*WHAT YOU SHOULD DO*:
Pull every line holding the word "tumor" out of the data and copy it.

*DATASET EXCERPT*:
----------

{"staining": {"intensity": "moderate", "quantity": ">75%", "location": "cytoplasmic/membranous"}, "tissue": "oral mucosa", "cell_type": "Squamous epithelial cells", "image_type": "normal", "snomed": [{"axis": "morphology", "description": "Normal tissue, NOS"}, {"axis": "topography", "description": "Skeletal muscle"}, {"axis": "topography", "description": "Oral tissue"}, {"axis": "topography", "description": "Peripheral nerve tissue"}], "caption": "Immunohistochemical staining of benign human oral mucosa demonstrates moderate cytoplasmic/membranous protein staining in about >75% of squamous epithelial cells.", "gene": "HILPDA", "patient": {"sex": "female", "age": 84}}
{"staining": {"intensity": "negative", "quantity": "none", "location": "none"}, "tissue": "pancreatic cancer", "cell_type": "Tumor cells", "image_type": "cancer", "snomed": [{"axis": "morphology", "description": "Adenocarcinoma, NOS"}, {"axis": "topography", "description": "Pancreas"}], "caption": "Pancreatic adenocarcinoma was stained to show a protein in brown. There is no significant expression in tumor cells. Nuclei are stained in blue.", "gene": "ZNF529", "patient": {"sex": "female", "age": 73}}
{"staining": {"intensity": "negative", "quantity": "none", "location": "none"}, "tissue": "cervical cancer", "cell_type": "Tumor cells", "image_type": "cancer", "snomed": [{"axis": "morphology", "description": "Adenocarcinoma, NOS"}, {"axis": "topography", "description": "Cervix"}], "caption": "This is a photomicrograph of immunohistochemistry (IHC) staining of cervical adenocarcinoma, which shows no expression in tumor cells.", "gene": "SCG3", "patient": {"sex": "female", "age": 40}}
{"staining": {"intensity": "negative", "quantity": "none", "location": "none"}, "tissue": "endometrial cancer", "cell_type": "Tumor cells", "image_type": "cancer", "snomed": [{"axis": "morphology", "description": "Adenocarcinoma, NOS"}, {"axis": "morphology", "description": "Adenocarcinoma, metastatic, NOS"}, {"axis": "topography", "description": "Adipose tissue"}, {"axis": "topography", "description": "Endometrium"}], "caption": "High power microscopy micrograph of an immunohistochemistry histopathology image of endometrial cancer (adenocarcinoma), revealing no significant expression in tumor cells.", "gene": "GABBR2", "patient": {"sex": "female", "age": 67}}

----------

*TASK SOLUTION*:
{"staining": {"intensity": "negative", "quantity": "none", "location": "none"}, "tissue": "pancreatic cancer", "cell_type": "Tumor cells", "image_type": "cancer", "snomed": [{"axis": "morphology", "description": "Adenocarcinoma, NOS"}, {"axis": "topography", "description": "Pancreas"}], "caption": "Pancreatic adenocarcinoma was stained to show a protein in brown. There is no significant expression in tumor cells. Nuclei are stained in blue.", "gene": "ZNF529", "patient": {"sex": "female", "age": 73}}
{"staining": {"intensity": "negative", "quantity": "none", "location": "none"}, "tissue": "cervical cancer", "cell_type": "Tumor cells", "image_type": "cancer", "snomed": [{"axis": "morphology", "description": "Adenocarcinoma, NOS"}, {"axis": "topography", "description": "Cervix"}], "caption": "This is a photomicrograph of immunohistochemistry (IHC) staining of cervical adenocarcinoma, which shows no expression in tumor cells.", "gene": "SCG3", "patient": {"sex": "female", "age": 40}}
{"staining": {"intensity": "negative", "quantity": "none", "location": "none"}, "tissue": "endometrial cancer", "cell_type": "Tumor cells", "image_type": "cancer", "snomed": [{"axis": "morphology", "description": "Adenocarcinoma, NOS"}, {"axis": "morphology", "description": "Adenocarcinoma, metastatic, NOS"}, {"axis": "topography", "description": "Adipose tissue"}, {"axis": "topography", "description": "Endometrium"}], "caption": "High power microscopy micrograph of an immunohistochemistry histopathology image of endometrial cancer (adenocarcinoma), revealing no significant expression in tumor cells.", "gene": "GABBR2", "patient": {"sex": "female", "age": 67}}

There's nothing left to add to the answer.